J’ai cru comprendre que mon Monsieur n’était pas né au Québec, je n’en suis plus certain. Il n’avait aucune famille en ville, mais tous ceux que nous croisions, tous ces monstres habillés dans des habits ternes qui portaient des masque d’hommes le connaissaient. Ils l’appelaient tous le Conteur, ce devait être son surnom. Et je compris pourquoi. En pleine forme, il avait son audience, il se mettait à raconter un tas d’histoires, des anecdotes pour la plupart sans grande importance, mais à chaque fois, il prenait soin de ne rien dire sur lui-même. La mort au bout de chaque phrase. Toujours détaché. Comme si rien ne lui était arrivé. Que tout avait été dit à son sujet du simple fait qu’il n’y avait rien à redire. Comme s’il vivait grâce aux histoires des autres, à travers ce qu’il avait entendu dire. Et cet aspect insaisissable de sa personne me frustrait, m’accablait de déception, moi qui ne cessais de l’enjoindre à m’en dire davantage pour à chaque fois me faire renvoyer à ma condition de parvenu.
La nuit s’enfonçait dans nos orifices, nous buvions je crois ce qui devait s’apparenter à une reconstitution synthétique de vin. Difficile à savoir. C’en avait l’onctuosité, et la couleur du liquide était rouge ; nous buvions à même la bouteille ; or le goût de poison qui envahissait ma gueule me donnait l’impression de boire du détergent à vaisselle, le même que ma femme utilise pour nettoyer la coutellerie.

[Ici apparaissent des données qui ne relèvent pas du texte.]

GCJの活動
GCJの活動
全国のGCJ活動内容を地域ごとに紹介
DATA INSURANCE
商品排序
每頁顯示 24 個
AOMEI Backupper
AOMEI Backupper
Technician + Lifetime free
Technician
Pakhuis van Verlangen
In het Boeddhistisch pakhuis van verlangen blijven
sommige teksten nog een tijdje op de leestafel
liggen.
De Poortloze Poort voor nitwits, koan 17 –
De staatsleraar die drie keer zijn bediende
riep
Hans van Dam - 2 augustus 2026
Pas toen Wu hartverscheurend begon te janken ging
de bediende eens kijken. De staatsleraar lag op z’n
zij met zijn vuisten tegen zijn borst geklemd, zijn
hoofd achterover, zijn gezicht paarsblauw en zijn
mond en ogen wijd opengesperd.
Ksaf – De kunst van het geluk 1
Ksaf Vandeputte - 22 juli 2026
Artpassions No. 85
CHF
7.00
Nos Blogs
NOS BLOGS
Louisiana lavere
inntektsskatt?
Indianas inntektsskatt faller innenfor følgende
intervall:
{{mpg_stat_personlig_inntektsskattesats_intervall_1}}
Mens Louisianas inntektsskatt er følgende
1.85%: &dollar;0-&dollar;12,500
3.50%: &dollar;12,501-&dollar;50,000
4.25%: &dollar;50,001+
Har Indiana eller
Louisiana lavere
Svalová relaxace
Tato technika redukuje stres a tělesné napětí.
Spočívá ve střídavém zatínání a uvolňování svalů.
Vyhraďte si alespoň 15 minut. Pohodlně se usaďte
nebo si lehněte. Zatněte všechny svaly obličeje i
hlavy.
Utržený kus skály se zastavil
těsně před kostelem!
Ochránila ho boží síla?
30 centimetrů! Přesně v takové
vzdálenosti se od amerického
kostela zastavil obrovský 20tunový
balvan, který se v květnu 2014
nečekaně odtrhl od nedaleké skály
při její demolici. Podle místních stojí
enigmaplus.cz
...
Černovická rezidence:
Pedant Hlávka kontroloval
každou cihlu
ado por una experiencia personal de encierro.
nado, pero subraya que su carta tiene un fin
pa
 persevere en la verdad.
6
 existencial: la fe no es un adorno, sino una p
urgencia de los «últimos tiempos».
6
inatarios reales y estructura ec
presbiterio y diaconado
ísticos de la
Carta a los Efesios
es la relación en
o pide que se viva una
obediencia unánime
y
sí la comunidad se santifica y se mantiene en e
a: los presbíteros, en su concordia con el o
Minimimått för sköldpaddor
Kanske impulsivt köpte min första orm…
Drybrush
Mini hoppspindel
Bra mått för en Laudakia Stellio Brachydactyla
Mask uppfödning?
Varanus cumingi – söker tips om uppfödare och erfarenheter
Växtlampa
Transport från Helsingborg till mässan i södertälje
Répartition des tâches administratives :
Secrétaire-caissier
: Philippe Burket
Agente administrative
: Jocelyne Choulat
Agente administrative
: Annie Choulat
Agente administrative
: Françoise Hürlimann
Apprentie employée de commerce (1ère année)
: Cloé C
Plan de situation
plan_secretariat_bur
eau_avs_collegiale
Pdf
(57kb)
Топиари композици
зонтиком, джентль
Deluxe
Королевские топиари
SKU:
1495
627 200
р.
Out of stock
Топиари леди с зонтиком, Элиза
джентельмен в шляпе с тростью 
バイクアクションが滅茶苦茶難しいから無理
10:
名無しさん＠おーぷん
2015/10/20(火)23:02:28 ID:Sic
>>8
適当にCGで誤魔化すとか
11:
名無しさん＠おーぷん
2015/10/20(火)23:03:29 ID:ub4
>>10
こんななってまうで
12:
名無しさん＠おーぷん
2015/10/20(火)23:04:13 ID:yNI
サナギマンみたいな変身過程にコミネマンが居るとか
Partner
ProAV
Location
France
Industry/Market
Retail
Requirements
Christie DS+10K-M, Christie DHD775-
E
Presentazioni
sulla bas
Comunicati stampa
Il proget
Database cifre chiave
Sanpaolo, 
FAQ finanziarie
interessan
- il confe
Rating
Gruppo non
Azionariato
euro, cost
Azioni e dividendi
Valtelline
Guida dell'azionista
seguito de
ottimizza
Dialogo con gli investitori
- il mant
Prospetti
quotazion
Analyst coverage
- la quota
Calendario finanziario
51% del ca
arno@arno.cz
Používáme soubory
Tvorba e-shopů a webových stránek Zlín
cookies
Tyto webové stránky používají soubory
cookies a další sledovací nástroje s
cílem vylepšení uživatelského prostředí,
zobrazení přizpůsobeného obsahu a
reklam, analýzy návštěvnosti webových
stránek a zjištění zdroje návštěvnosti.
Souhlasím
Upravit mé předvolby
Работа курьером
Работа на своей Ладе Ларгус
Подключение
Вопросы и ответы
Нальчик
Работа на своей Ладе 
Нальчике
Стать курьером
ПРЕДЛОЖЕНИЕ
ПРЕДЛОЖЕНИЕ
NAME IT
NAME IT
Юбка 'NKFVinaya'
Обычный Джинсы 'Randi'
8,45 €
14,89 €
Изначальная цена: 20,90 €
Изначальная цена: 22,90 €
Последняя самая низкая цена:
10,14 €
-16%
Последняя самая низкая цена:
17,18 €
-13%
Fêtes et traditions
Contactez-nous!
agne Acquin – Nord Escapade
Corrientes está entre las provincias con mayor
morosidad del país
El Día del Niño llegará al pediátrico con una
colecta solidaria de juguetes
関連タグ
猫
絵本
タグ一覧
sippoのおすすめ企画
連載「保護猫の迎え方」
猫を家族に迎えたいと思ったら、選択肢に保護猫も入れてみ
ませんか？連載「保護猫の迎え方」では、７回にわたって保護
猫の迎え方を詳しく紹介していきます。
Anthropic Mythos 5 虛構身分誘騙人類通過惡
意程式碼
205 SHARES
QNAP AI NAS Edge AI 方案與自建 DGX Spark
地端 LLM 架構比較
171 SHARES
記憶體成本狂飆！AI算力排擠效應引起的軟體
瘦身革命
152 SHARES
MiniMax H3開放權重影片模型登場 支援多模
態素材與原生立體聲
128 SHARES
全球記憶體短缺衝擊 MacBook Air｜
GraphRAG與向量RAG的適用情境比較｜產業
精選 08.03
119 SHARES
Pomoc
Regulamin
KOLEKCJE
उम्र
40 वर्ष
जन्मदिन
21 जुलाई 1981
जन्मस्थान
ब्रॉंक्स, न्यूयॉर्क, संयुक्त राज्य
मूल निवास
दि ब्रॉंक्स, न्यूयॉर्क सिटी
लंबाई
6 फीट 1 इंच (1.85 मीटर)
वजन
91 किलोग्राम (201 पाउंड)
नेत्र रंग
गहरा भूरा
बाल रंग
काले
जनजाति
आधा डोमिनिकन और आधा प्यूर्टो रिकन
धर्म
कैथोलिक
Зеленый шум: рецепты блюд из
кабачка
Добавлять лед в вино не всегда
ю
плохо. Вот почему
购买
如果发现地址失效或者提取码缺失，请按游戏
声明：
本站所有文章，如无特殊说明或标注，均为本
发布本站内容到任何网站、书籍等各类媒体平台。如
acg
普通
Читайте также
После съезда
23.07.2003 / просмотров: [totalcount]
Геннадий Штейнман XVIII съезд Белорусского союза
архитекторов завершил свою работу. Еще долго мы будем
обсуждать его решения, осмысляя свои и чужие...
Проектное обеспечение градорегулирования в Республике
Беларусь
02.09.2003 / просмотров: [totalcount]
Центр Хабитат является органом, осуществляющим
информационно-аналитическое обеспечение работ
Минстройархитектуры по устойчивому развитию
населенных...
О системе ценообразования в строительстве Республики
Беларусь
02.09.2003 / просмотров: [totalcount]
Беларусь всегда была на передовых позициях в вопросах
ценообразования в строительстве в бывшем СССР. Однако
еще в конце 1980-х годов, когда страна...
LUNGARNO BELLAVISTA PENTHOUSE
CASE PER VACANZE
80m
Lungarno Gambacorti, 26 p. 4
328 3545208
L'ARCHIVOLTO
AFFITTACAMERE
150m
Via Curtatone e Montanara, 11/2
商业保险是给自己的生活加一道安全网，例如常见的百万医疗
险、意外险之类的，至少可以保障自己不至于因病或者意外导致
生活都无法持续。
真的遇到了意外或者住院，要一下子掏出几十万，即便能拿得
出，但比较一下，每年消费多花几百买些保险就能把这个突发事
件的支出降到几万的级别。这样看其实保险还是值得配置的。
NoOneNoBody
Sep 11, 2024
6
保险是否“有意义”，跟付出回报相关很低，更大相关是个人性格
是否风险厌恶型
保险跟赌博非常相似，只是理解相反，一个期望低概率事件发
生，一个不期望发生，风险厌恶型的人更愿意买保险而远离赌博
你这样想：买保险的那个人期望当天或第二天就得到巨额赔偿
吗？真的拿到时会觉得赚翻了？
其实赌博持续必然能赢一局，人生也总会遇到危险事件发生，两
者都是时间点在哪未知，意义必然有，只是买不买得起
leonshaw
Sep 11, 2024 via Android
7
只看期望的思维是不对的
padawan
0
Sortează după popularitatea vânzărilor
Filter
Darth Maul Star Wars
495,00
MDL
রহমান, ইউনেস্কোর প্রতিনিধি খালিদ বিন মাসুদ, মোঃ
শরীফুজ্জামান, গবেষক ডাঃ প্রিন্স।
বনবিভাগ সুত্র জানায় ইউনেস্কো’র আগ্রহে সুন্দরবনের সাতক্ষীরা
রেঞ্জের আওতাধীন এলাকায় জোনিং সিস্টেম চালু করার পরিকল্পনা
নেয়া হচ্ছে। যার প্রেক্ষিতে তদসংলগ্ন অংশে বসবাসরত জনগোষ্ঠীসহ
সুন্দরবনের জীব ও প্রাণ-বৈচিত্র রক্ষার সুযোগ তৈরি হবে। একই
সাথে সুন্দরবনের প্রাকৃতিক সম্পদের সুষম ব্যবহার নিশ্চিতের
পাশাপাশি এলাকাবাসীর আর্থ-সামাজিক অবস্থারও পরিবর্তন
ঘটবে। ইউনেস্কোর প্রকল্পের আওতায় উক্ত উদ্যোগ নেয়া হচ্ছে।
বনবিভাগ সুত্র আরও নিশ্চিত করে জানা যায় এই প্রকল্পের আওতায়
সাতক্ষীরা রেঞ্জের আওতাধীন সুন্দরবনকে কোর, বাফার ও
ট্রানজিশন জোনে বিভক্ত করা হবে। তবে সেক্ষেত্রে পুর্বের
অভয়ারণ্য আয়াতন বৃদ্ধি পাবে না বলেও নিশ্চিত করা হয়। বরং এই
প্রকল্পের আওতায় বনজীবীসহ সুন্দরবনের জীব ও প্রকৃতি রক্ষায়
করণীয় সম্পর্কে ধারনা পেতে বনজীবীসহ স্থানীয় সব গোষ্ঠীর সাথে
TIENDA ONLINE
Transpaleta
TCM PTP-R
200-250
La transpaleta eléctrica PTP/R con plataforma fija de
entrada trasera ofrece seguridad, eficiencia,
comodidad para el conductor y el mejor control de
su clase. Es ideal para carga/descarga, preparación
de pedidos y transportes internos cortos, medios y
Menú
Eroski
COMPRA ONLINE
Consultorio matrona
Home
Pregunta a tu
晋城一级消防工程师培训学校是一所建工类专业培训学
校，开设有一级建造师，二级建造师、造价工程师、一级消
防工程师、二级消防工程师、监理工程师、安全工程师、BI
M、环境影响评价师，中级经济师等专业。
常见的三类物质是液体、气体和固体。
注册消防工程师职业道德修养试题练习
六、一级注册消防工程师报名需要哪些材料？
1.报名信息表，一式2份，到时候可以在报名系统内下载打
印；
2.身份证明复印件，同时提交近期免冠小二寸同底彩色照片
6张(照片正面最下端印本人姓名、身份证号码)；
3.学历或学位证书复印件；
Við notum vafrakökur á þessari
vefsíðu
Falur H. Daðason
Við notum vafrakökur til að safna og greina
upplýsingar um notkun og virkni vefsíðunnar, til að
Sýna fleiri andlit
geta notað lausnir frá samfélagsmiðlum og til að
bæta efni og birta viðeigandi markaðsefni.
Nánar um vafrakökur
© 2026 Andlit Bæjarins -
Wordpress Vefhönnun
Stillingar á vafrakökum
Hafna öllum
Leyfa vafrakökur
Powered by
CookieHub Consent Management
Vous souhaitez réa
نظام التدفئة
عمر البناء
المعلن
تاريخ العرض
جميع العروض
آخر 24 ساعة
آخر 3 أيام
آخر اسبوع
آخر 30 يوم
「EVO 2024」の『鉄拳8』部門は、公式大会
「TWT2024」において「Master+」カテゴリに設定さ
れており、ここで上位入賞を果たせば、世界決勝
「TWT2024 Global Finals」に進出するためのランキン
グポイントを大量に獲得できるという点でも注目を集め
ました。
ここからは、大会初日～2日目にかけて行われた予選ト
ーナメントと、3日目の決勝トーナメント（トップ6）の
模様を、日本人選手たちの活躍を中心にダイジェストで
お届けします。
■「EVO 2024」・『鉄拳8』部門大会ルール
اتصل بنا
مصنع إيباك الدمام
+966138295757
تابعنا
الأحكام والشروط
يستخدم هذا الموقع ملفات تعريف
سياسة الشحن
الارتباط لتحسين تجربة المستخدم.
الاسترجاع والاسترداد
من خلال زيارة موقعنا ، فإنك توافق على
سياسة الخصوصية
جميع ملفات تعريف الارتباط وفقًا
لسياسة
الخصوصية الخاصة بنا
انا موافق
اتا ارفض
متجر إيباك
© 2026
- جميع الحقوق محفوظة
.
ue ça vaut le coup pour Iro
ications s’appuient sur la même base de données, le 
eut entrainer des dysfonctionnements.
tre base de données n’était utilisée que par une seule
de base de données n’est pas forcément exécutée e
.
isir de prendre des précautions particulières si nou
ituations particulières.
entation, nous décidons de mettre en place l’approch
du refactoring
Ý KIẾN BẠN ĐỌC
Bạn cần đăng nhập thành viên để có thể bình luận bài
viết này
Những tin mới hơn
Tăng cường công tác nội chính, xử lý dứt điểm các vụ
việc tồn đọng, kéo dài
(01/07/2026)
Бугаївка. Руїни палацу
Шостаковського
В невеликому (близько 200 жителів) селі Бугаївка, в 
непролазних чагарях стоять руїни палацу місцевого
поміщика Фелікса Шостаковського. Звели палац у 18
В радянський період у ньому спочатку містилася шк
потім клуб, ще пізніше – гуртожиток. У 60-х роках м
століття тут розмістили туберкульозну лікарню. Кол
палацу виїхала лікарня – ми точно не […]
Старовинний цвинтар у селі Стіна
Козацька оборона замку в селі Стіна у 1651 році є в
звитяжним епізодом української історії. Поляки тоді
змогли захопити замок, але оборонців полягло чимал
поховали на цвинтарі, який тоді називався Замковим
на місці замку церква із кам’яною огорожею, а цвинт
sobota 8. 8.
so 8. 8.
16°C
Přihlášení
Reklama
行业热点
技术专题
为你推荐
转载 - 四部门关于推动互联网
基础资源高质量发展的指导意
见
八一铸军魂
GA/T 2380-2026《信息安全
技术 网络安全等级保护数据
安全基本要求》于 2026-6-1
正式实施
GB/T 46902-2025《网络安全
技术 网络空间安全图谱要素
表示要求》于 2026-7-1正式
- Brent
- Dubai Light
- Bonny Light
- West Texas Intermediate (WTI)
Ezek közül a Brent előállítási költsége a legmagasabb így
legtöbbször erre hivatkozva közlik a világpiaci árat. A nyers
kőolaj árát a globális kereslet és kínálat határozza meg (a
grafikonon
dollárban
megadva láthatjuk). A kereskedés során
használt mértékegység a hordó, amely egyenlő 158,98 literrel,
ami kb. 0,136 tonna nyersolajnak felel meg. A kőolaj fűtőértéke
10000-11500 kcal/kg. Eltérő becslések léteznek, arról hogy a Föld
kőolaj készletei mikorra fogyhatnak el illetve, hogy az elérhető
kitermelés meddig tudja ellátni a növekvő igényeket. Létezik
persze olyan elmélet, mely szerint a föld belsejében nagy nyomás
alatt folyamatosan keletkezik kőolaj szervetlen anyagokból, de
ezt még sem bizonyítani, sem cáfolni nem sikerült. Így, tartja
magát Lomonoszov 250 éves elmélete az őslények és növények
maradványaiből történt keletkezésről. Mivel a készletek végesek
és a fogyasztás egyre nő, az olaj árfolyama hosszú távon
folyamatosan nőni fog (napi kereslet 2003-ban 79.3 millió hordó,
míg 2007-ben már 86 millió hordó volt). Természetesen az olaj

Nous partagions les bouteilles avec d’autres nuitards, tous plus affreux les uns que les autres. Ils léchaient le goulot, ne laissaient tomber aucune goutte. Ceci est mon sang infecté. Je réalise maintenant à quel point je devais paraître hideux, à quel point mon visage déformé devait renvoyer l’image d’une ordure en train de pourrir dans l’anonymat.
J’en suis venu à ne plus savoir trop pourquoi j’étais là, là à attendre que quelque chose advienne. Je voulais me mettre dans sa peau, et cette peau m’a serré le cœur à m’en faire vomir. J’ai dégueulé ma soirée en m’étouffant, cherchant de l’air, à deux doigts de m’endormir.
Mieux. La suite me paraît plus claire. Mon Monsieur m’a pris par la taille, m’a donné de bonnes tapes dans le dos en me disant que tout ça n’existait pas. Que tout ce que j’étais en train de vivre n’avait aucun sens.